Jan Mohammad, a Rohingya refugee who until the first week of January lived in a village near the eastern Indian city of Kolkata, said his uncle and two other Rohingya were arrested while traveling by train in India last month.

“Indian police asked my uncle and his two relatives to produce Myanmar passport with Indian visa. Like other Rohingyas, they did not have passports from Myanmar, they said to the police. Police said, they were illegal immigrants, and they arrested them immediately. They are in jail now,” Mohammad told VOA from an undisclosed location in south India.

Hussain Ahmad, a Rohingya rights activist based on Cox’s Bazar, Bangladesh, said the Rohingya refugees are being unfairly harassed by the Indian authorities.

Ahmad, who also monitors the movement of Rohingya refugees in south Asia, cited a 1982 law in Myanmar that left most Rohingya effectively stateless, even though their families had lived in the country for generations. In 2017, the military in Myanmar responded to a series of attacks on police stations with a brutal campaign of killing and rape that drove close to 1 million people into neighboring countries and has been widely condemned as genocide.

Now, Ahmad said, “Indian police are asking for travel documents from these refugees who are on the run, scared of their lives. How will the stateless Rohingya refugees be able to produce Burmese passports or Indian visas?”

A sick Rohingya woman lying inside an unidentified Rohingya refugee camp in West Bengal. Until December (2020) over 500 Rohingya refugees lived in West Bengal. (Shaikh Azizur Rahman/VOA)
A sick Rohingya woman lying inside an unidentified Rohingya refugee camp in West Bengal. Until December (2020) over 500 Rohingya refugees lived in West Bengal. (Shaikh Azizur Rahman/VOA)

Anti-Rohingya sentiment surges

Anti-Rohingya sentiment has been growing in India since the Hindu nationalist Bharatiya Janata Party (BJP) swept to power with an overwhelming election victory in 2014. In recent years, the BJP and other Hindu organizations have begun a campaign demanding the expulsion of all Rohingya refugees from India.
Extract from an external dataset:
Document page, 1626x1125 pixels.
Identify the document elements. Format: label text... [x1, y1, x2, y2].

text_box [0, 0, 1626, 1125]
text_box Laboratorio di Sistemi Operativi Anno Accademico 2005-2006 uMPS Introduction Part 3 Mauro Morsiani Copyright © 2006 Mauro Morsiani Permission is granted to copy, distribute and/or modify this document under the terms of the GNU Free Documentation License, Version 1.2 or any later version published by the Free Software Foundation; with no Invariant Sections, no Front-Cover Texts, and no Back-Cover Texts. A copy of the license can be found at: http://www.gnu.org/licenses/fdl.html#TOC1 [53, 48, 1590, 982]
Many Rohingya believe the latest crackdown on the refugees in India is linked to a state election in West Bengal, which is expected within the next few months.

“They began harassing Rohingya refugees in India just before the national election in 2019. Now they have begun the crackdown on the Rohingya before the election in Bengal,” Hussain Ahmad said.
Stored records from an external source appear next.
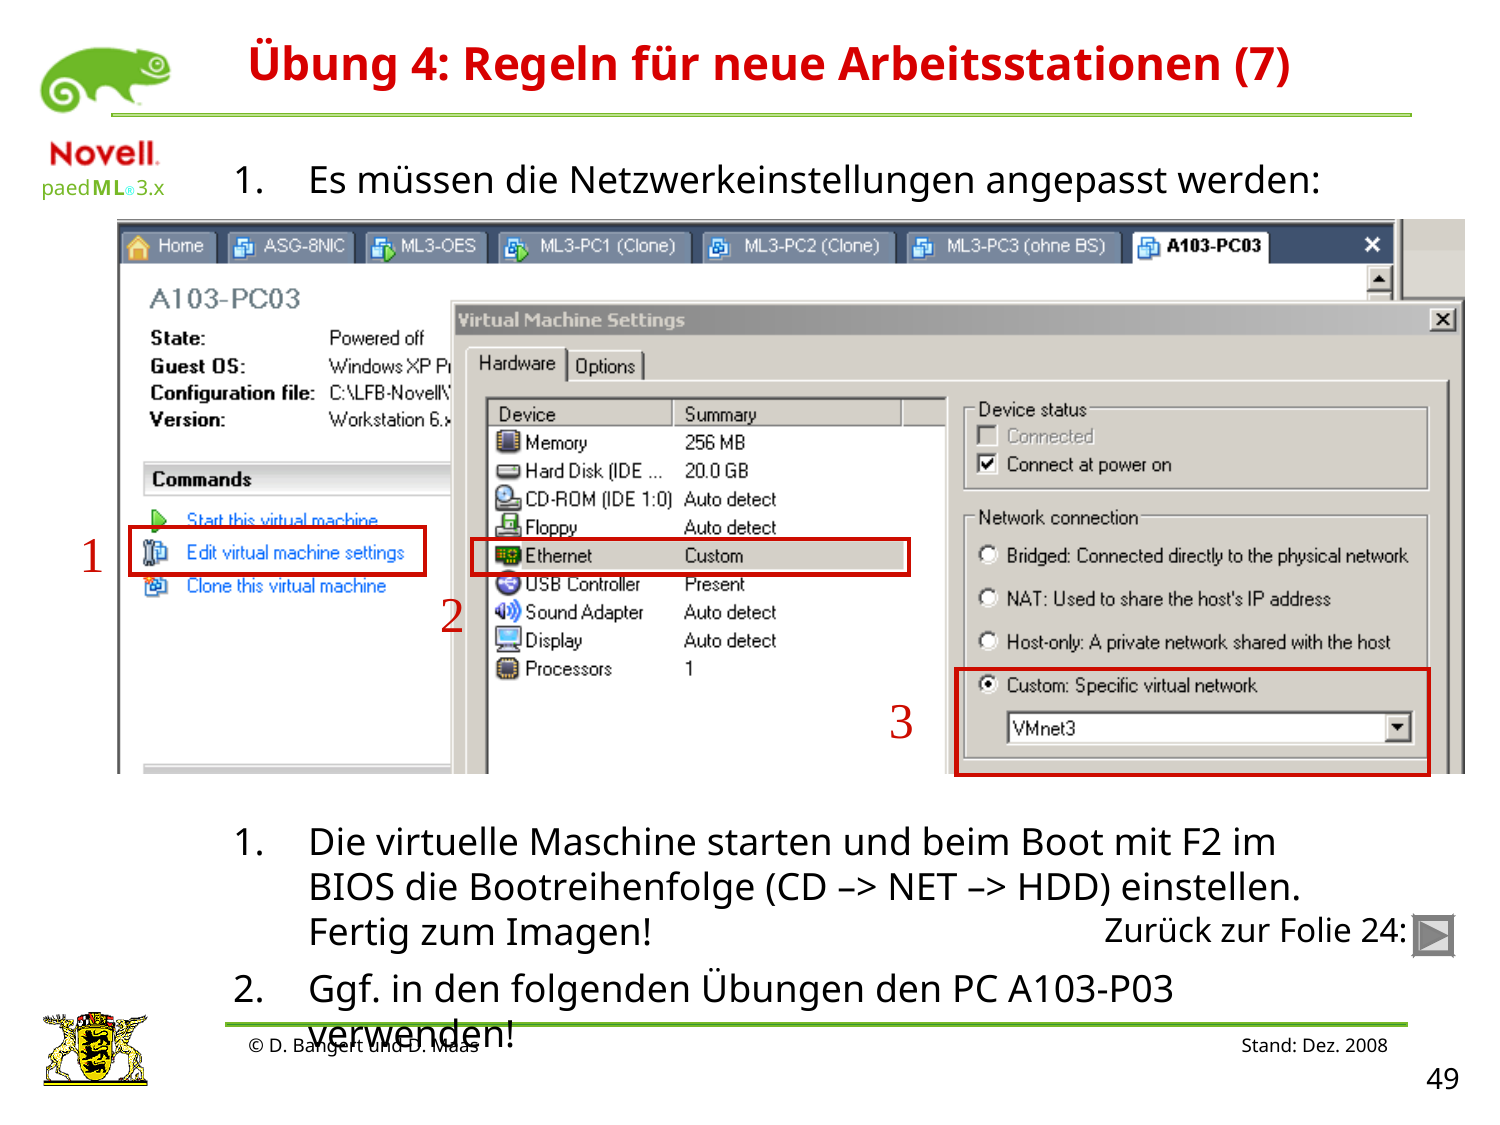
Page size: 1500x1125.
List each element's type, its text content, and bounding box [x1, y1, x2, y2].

picture [959, 671, 1427, 773]
title Übung 4: Regeln für neue Arbeitsstationen (7)‏ [232, 12, 1388, 113]
text_box 3 [873, 680, 945, 757]
text_box Es müssen die Netzwerkeinstellungen angepasst werden: [218, 148, 1382, 210]
picture [26, 30, 184, 188]
text_box 1 [64, 515, 136, 591]
picture [474, 541, 907, 572]
picture [117, 219, 1465, 774]
picture [136, 529, 423, 572]
picture [41, 1011, 148, 1088]
text_box 2 [424, 574, 496, 650]
text_box Die virtuelle Maschine starten und beim Boot mit F2 im BIOS die Bootreihenfolge (CD –> NET –> HDD) einstellen. Fertig zum Imagen! Ggf. in den folgenden Übungen den PC A103-P03 verwenden! [218, 810, 1382, 1063]
text_box Zurück zur Folie 24: [1089, 902, 1471, 958]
Meenakshi Ganguly, South Asia director of Human Rights Watch, agreed that the Rohingya refugees are being targeted largely for political reasons.

“India knows well that the Rohingya are one of the most persecuted communities in the world. Nearly a million are refugees in Bangladesh. A few that have arrived in India need to be protected and not persecuted again. This is a responsibility of the Indian authorities under the refugees convention as well,” she said in an interview.

“For political reasons we find that the Rohingya are being targeted largely because the Hindu nationalist government … tends to persecute all Muslims, including Rohingya refugees.”

State-level leaders of the BJP in West Bengal contacted by VOA declined to comment on the Human Rights Watch allegations.

Bangladeshi human rights campaigner Pinaki Bhattacharya noted that the Rohingya in Myanmar have been described by the United Nations as “the most persecuted minority in the world” and called for India to do more to help them.

“In 2019, India amended its Citizenship Act offering to grant citizenship to the ‘persecuted’ non-Muslim minorities from its neighboring countries. India shares its border with Myanmar. Yet India did not offer to shelter or grant citizenship to the minority Rohingya who fled Myanmar after facing a genocidal level of persecution there,” Bhattacharya said.

“India is witnessing an upsurge of right-wing Hindu force that aims to turn India a Hindu Rashtra or Hindu Nation. Rohingyas are being hounded in India indeed because they are Muslim.”